Journal entry by Joshua Potter —
Hello from the in-between!
It’s been over two months since last I wrote, so I wanted to give you all a catch-up… with relish? ;-)
Way back in 2023, mid-December, I had my every-three-months-MRI. Results showed that the liver and pancreatic tumors continue to decrease in size. Woot woot! Subsequent monthly blood tests continue to paint a similar picture of cancer-retreat; or at least cancer-stasis. My liver enzyme markers that were hiking peaks in the summer have settled into cozier valleys of normalcy for the fall and winter seasons. My appetite and energy continue to be normal, and I’ve beefed back up to 200 lbs from my low of 167 this summer.
All this leads me to feeling pretty normal, to almost forget some days that I still have a tumor the size of a golf ball on the tail of my pancreas. It was more like a grapefruit in July, so I’ll happily take the now over the then. Sarah and I rejoice in my good fortune, but in quiet moments the sadness sometimes bubbles back up.
Of course the dread is still there. Dread that the kick-ass CAP-TEM regimen that I’m on will run its course and loose efficacy someday. Dread that the tumors in my liver will reestablish blood flow and wake from dormancy. These things will probably happen, actually, but for now I’m doing just fine in the in-between.

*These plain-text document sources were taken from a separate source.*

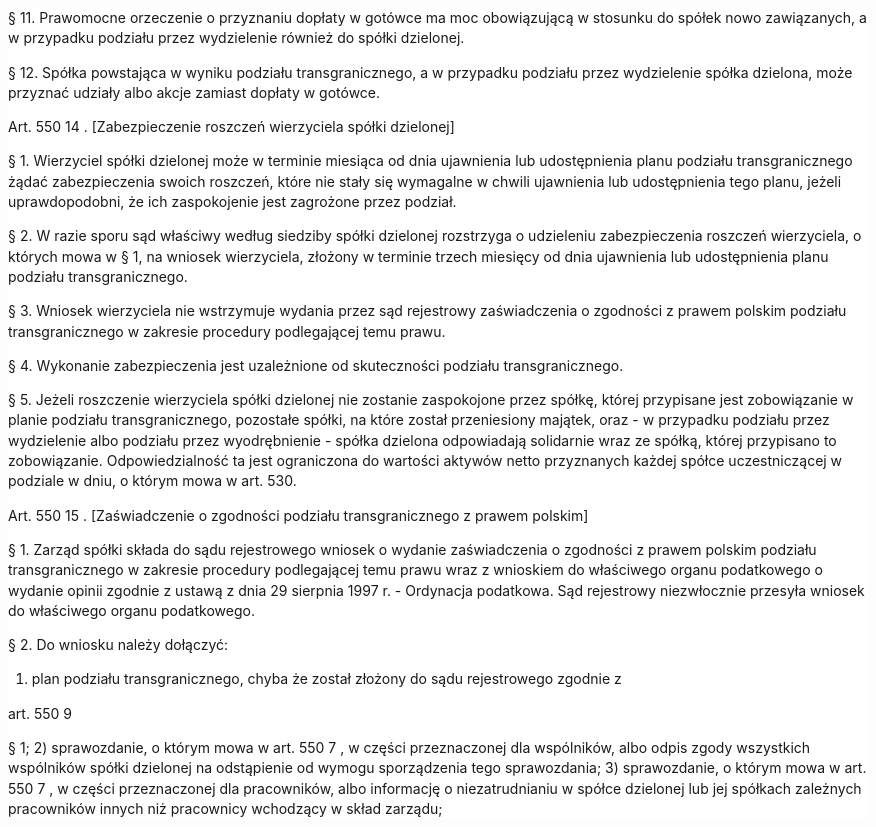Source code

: § 11. Prawomocne orzeczenie o przyznaniu dopłaty w gotówce ma moc obowiązującą w
stosunku do spółek nowo zawiązanych, a w przypadku podziału przez wydzielenie również do
spółki dzielonej.

§ 12. Spółka powstająca w wyniku podziału transgranicznego, a w przypadku podziału przez
wydzielenie spółka dzielona, może przyznać udziały albo akcje zamiast dopłaty w gotówce.


Art. 550
14
. [Zabezpieczenie roszczeń wierzyciela spółki dzielonej]

§ 1. Wierzyciel spółki dzielonej może w terminie miesiąca od dnia ujawnienia lub
udostępnienia planu podziału transgranicznego żądać zabezpieczenia swoich roszczeń, które nie
stały się wymagalne w chwili ujawnienia lub udostępnienia tego planu, jeżeli uprawdopodobni,
że ich zaspokojenie jest zagrożone przez podział.

§ 2. W razie sporu sąd właściwy według siedziby spółki dzielonej rozstrzyga o udzieleniu
zabezpieczenia roszczeń wierzyciela, o których mowa w § 1, na wniosek wierzyciela, złożony w
terminie trzech miesięcy od dnia ujawnienia lub udostępnienia planu podziału transgranicznego.

§ 3. Wniosek wierzyciela nie wstrzymuje wydania przez sąd rejestrowy zaświadczenia o
zgodności z prawem polskim podziału transgranicznego w zakresie procedury podlegającej temu
prawu.

§ 4. Wykonanie zabezpieczenia jest uzależnione od skuteczności podziału transgranicznego.

§ 5. Jeżeli roszczenie wierzyciela spółki dzielonej nie zostanie zaspokojone przez spółkę, której
przypisane jest zobowiązanie w planie podziału transgranicznego, pozostałe spółki, na które
został przeniesiony majątek, oraz - w przypadku podziału przez wydzielenie albo podziału przez
wyodrębnienie - spółka dzielona odpowiadają solidarnie wraz ze spółką, której przypisano to
zobowiązanie. Odpowiedzialność ta jest ograniczona do wartości aktywów netto przyznanych
każdej spółce uczestniczącej w podziale w dniu, o którym mowa w art. 530.

Art. 550
15
. [Zaświadczenie o zgodności podziału transgranicznego z prawem polskim]

§ 1. Zarząd spółki składa do sądu rejestrowego wniosek o wydanie zaświadczenia o zgodności
z prawem polskim podziału transgranicznego w zakresie procedury podlegającej temu prawu
wraz z wnioskiem do właściwego organu podatkowego o wydanie opinii zgodnie z ustawą z
dnia 29 sierpnia 1997 r. - Ordynacja podatkowa. Sąd rejestrowy niezwłocznie przesyła wniosek
do właściwego organu podatkowego.

§ 2. Do wniosku należy dołączyć:
1) plan podziału transgranicznego, chyba że został złożony do sądu rejestrowego zgodnie z

art. 550
9 

§ 1;
2) sprawozdanie, o którym mowa w art. 550
7
, w części przeznaczonej dla wspólników, albo
odpis zgody wszystkich wspólników spółki dzielonej na odstąpienie od wymogu
sporządzenia tego sprawozdania;
3) sprawozdanie, o którym mowa w art. 550
7
, w części przeznaczonej dla pracowników,
albo informację o niezatrudnianiu w spółce dzielonej lub jej spółkach zależnych pracowników
innych niż pracownicy wchodzący w skład zarządu;
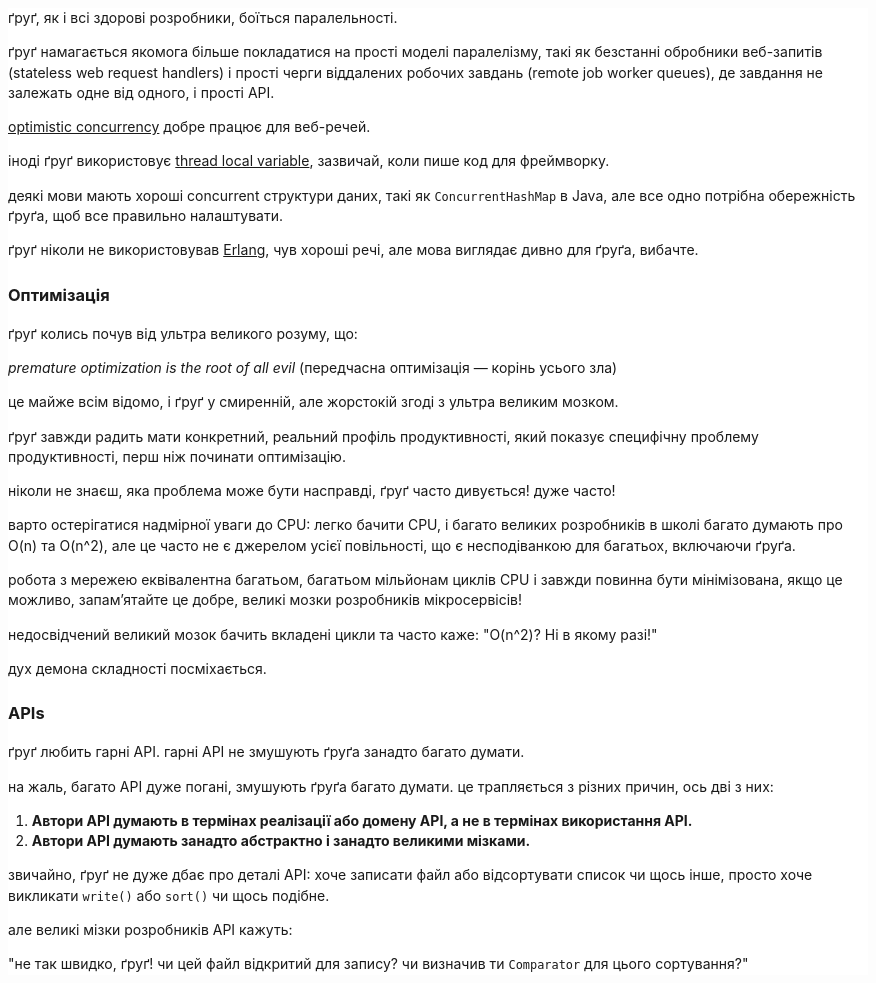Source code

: ґруґ, як і всі здорові розробники, боїться паралельності.

ґруґ намагається якомога більше покладатися на прості моделі паралелізму, такі як безстанні обробники веб-запитів (stateless web request handlers) і прості черги віддалених робочих завдань (remote job worker queues), де завдання не залежать одне від одного, і прості API.

[optimistic concurrency](./optimistic-concurency.md) добре працює для веб-речей.

іноді ґруґ використовує [thread local variable](./thread-local-variable.md), зазвичай, коли пише код для фреймворку.

деякі мови мають хороші concurrent структури даних, такі як `ConcurrentHashMap` в Java, але все одно потрібна обережність ґруґа, щоб все правильно налаштувати.

ґруґ ніколи не використовував [Erlang](https://en.wikipedia.org/wiki/Erlang_(programming_language)), чув хороші речі, але мова виглядає дивно для ґруґа, вибачте.

### Оптимізація

ґруґ колись почув від ультра великого розуму, що:

*premature optimization is the root of all evil*
(передчасна оптимізація — корінь усього зла)

це майже всім відомо, і ґруґ у смиренній, але жорстокій згоді з ультра великим мозком.

ґруґ завжди радить мати конкретний, реальний профіль продуктивності, який показує специфічну проблему продуктивності, перш ніж починати оптимізацію.

ніколи не знаєш, яка проблема може бути насправді, ґруґ часто дивується! дуже часто!

варто остерігатися надмірної уваги до CPU: легко бачити CPU, і багато великих розробників в школі багато думають про O(n) та O(n^2), але це часто не є джерелом усієї повільності, що є несподіванкою для багатьох, включаючи ґруґа.

робота з мережею еквівалентна багатьом, багатьом мільйонам циклів CPU і завжди повинна бути мінімізована, якщо це можливо, запам’ятайте це добре, великі мозки розробників мікросервісів!

недосвідчений великий мозок бачить вкладені цикли та часто каже: "O(n^2)? Ні в якому разі!"

дух демона складності посміхається.

### APIs

ґруґ любить гарні API. гарні API не змушують ґруґа занадто багато думати.

на жаль, багато API дуже погані, змушують ґруґа багато думати. це трапляється з різних причин, ось дві з них:

1. **Автори API думають в термінах реалізації або домену API, а не в термінах використання API.**
2. **Автори API думають занадто абстрактно і занадто великими мізками.**

звичайно, ґруґ не дуже дбає про деталі API: хоче записати файл або відсортувати список чи щось інше, просто хоче викликати `write()` або `sort()` чи щось подібне.

але великі мізки розробників API кажуть:

"не так швидко, ґруґ! чи цей файл відкритий для запису? чи визначив ти `Comparator` для цього сортування?"
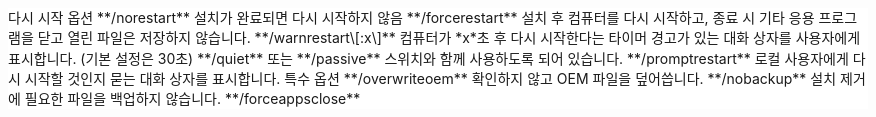 </td>
</tr>
<tr>
<th colspan="2">
다시 시작 옵션
</th>
</tr>
<tr class="alternateRow">
<td style="border:1px solid black;">
**/norestart**
</td>
<td style="border:1px solid black;">
설치가 완료되면 다시 시작하지 않음
</td>
</tr>
<tr>
<td style="border:1px solid black;">
**/forcerestart**
</td>
<td style="border:1px solid black;">
설치 후 컴퓨터를 다시 시작하고, 종료 시 기타 응용 프로그램을 닫고 열린 파일은 저장하지 않습니다.
</td>
</tr>
<tr class="alternateRow">
<td style="border:1px solid black;">
**/warnrestart\[:x\]**
</td>
<td style="border:1px solid black;">
컴퓨터가 *x*초 후 다시 시작한다는 타이머 경고가 있는 대화 상자를 사용자에게 표시합니다. (기본 설정은 30초) **/quiet** 또는 **/passive** 스위치와 함께 사용하도록 되어 있습니다.
</td>
</tr>
<tr>
<td style="border:1px solid black;">
**/promptrestart**
</td>
<td style="border:1px solid black;">
로컬 사용자에게 다시 시작할 것인지 묻는 대화 상자를 표시합니다.
</td>
</tr>
<tr>
<th colspan="2">
특수 옵션
</th>
</tr>
<tr class="alternateRow">
<td style="border:1px solid black;">
**/overwriteoem**
</td>
<td style="border:1px solid black;">
확인하지 않고 OEM 파일을 덮어씁니다.
</td>
</tr>
<tr>
<td style="border:1px solid black;">
**/nobackup**
</td>
<td style="border:1px solid black;">
설치 제거에 필요한 파일을 백업하지 않습니다.
</td>
</tr>
<tr class="alternateRow">
<td style="border:1px solid black;">
**/forceappsclose**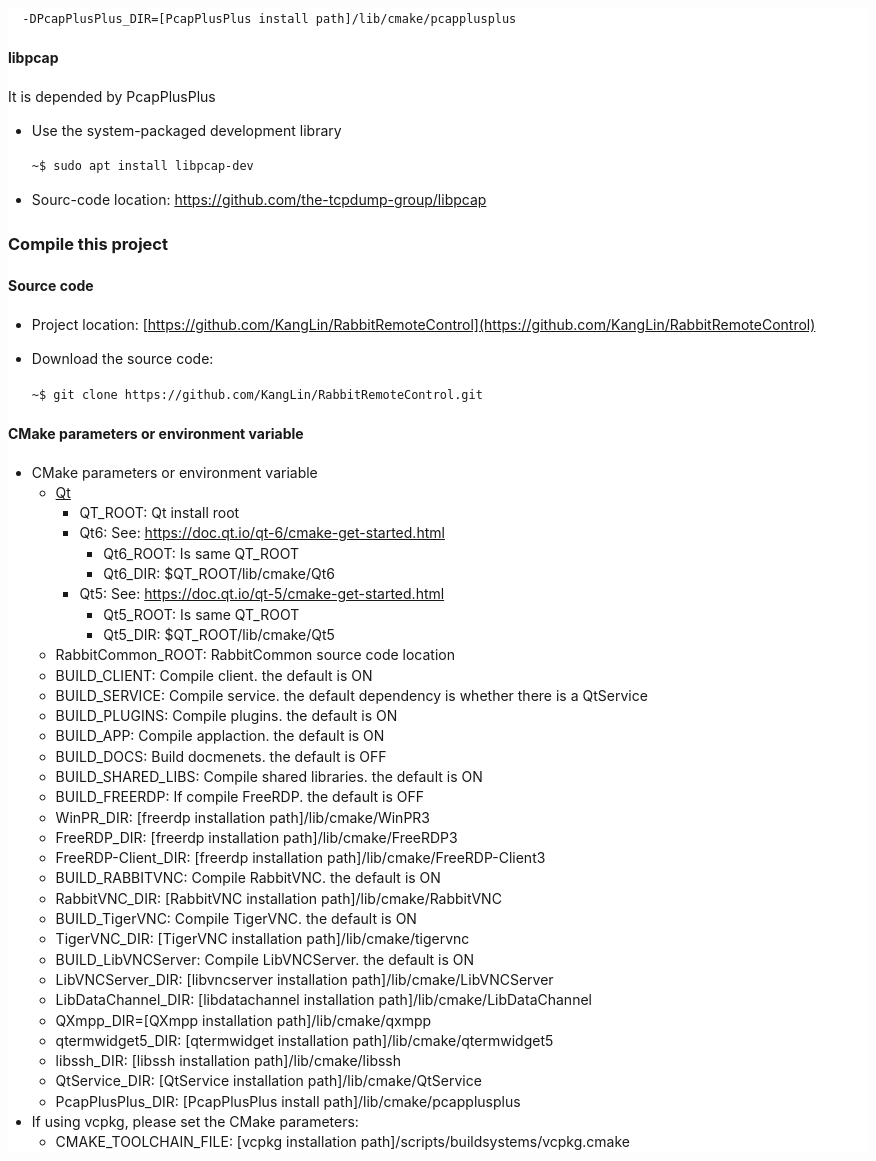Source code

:       -DPcapPlusPlus_DIR=[PcapPlusPlus install path]/lib/cmake/pcapplusplus

#### libpcap

It is depended by PcapPlusPlus

- Use the system-packaged development library

      ~$ sudo apt install libpcap-dev

- Sourc-code location: https://github.com/the-tcpdump-group/libpcap

### Compile this project

#### Source code

- Project location: [https://github.com/KangLin/RabbitRemoteControl](https://github.com/KangLin/RabbitRemoteControl)
- Download the source code:

      ~$ git clone https://github.com/KangLin/RabbitRemoteControl.git

#### CMake parameters or environment variable

- CMake parameters or environment variable
  + [Qt](#Qt)
    + QT_ROOT: Qt install root
    + Qt6: See: https://doc.qt.io/qt-6/cmake-get-started.html
      + Qt6_ROOT: Is same QT_ROOT
      + Qt6_DIR: $QT_ROOT/lib/cmake/Qt6
    + Qt5: See: https://doc.qt.io/qt-5/cmake-get-started.html
      + Qt5_ROOT: Is same QT_ROOT
      + Qt5_DIR: $QT_ROOT/lib/cmake/Qt5
  + RabbitCommon_ROOT: RabbitCommon source code location
  + BUILD_CLIENT: Compile client. the default is ON
  + BUILD_SERVICE: Compile service. the default dependency is whether there is a QtService
  + BUILD_PLUGINS: Compile plugins. the default is ON
  + BUILD_APP: Compile applaction. the default is ON
  + BUILD_DOCS: Build docmenets. the default is OFF
  + BUILD_SHARED_LIBS: Compile shared libraries. the default is ON
  + BUILD_FREERDP: If compile FreeRDP. the default is OFF
  + WinPR_DIR: [freerdp installation path]/lib/cmake/WinPR3
  + FreeRDP_DIR: [freerdp installation path]/lib/cmake/FreeRDP3
  + FreeRDP-Client_DIR: [freerdp installation path]/lib/cmake/FreeRDP-Client3
  + BUILD_RABBITVNC: Compile RabbitVNC. the default is ON
  + RabbitVNC_DIR: [RabbitVNC installation path]/lib/cmake/RabbitVNC
  + BUILD_TigerVNC: Compile TigerVNC. the default is ON
  + TigerVNC_DIR: [TigerVNC installation path]/lib/cmake/tigervnc
  + BUILD_LibVNCServer: Compile LibVNCServer. the default is ON
  + LibVNCServer_DIR: [libvncserver installation path]/lib/cmake/LibVNCServer
  + LibDataChannel_DIR: [libdatachannel installation path]/lib/cmake/LibDataChannel
  + QXmpp_DIR=[QXmpp installation path]/lib/cmake/qxmpp
  + qtermwidget5_DIR: [qtermwidget installation path]/lib/cmake/qtermwidget5
  + libssh_DIR: [libssh installation path]/lib/cmake/libssh
  + QtService_DIR: [QtService installation path]/lib/cmake/QtService
  + PcapPlusPlus_DIR: [PcapPlusPlus install path]/lib/cmake/pcapplusplus
- If using vcpkg, please set the CMake parameters:
  + CMAKE_TOOLCHAIN_FILE: [vcpkg installation path]/scripts/buildsystems/vcpkg.cmake
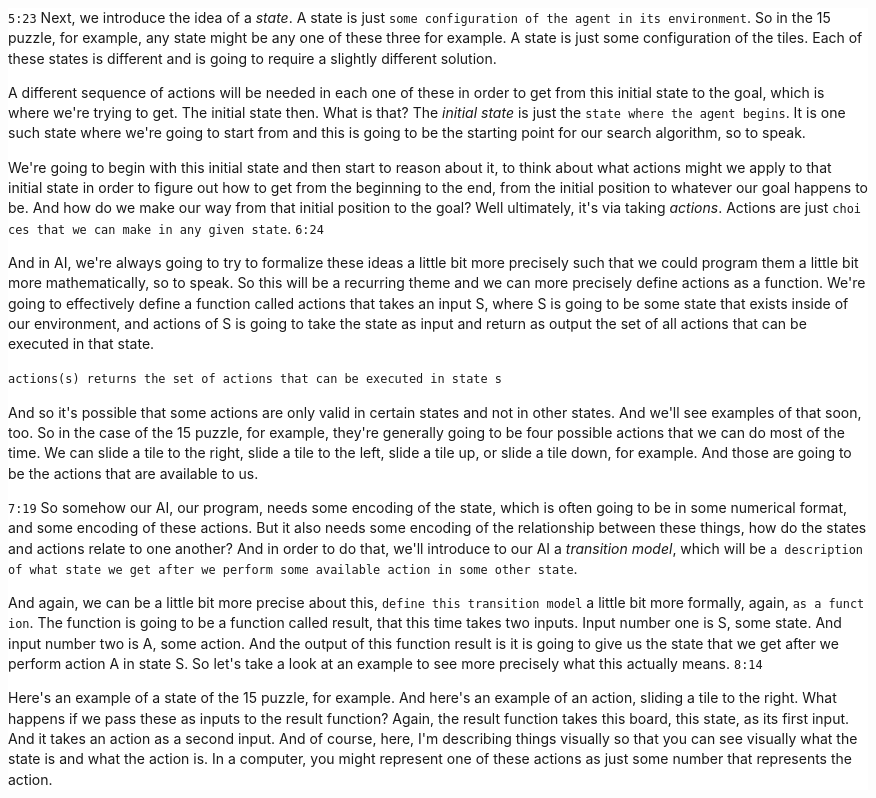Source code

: `5:23`
Next, we introduce the idea of a *state*. A state is just `some configuration of the agent in its environment`. So in the 15 puzzle, for example, any state might be any one of these three for example. A state is just some configuration of the tiles. Each of these states is different and is going to require a slightly different solution.

A different sequence of actions will be needed in each one of these in order to get from this initial state to the goal, which is where we're trying to get. The initial state then. What is that? The *initial state* is just the `state where the agent begins`. It is one such state where we're going to start from and this is going to be the starting point for our search algorithm, so to speak.

We're going to begin with this initial state and then start to reason about it, to think about what actions might we apply to that initial state in order to figure out how to get from the beginning to the end, from the initial position to whatever our goal happens to be. And how do we make our way from that initial position to the goal? Well ultimately, it's via taking *actions*. Actions are just `choices that we can make in any given state`.
`6:24`

And in AI, we're always going to try to formalize these ideas a little bit more precisely such that we could program them a little bit more mathematically, so to speak. So this will be a recurring theme and we can more precisely define actions as a function. We're going to effectively define a function called actions that takes an input S, where S is going to be some state that exists inside of our environment, and actions of S is going to take the state as input and return as output the set of all actions that can be executed in that state.

`actions(s) returns the set of actions that can be executed in state s`

And so it's possible that some actions are only valid in certain states and not in other states. And we'll see examples of that soon, too. So in the case of the 15 puzzle, for example, they're generally going to be four possible actions that we can do most of the time. We can slide a tile to the right, slide a tile to the left, slide a tile up, or slide a tile down, for example. And those are going to be the actions that are available to us.

`7:19`
So somehow our AI, our program, needs some encoding of the state, which is often going to be in some numerical format, and some encoding of these actions. But it also needs some encoding of the relationship between these things, how do the states and actions relate to one another? And in order to do that, we'll introduce to our AI a *transition model*, which will be `a description of what state we get after we perform some available action in some other state`.

And again, we can be a little bit more precise about this, `define this transition model` a little bit more formally, again, `as a function`. The function is going to be a function called result, that this time takes two inputs. Input number one is S, some state. And input number two is A, some action. And the output of this function result is it is going to give us the state that we get after we perform action A in state S. So let's take a look at an example to see more precisely what this actually means.
`8:14`

Here's an example of a state of the 15 puzzle, for example. And here's an example of an action, sliding a tile to the right. What happens if we pass these as inputs to the result function? Again, the result function takes this board, this state, as its first input. And it takes an action as a second input. And of course, here, I'm describing things visually so that you can see visually what the state is and what the action is. In a computer, you might represent one of these actions as just some number that represents the action.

It is good news that I’ve responded “above average” to my triumvirate of armaments—embolization, chemo, and somatostatin—and have the gift of relative youth and otherwise good health on my side. Embolizations can be repeated. Somatostatin can continue indefinitely. Science continues to search for modern miracles of immunotherapies and the like. We can rejoice in that, and choose to live in the light and love. Thank you for being part of that community of light for us!
I’ll write more this spring after my mid-March MRI. Please keep keeping in touch and sending those good vibes. Peace, love, and happy 2024 to you all!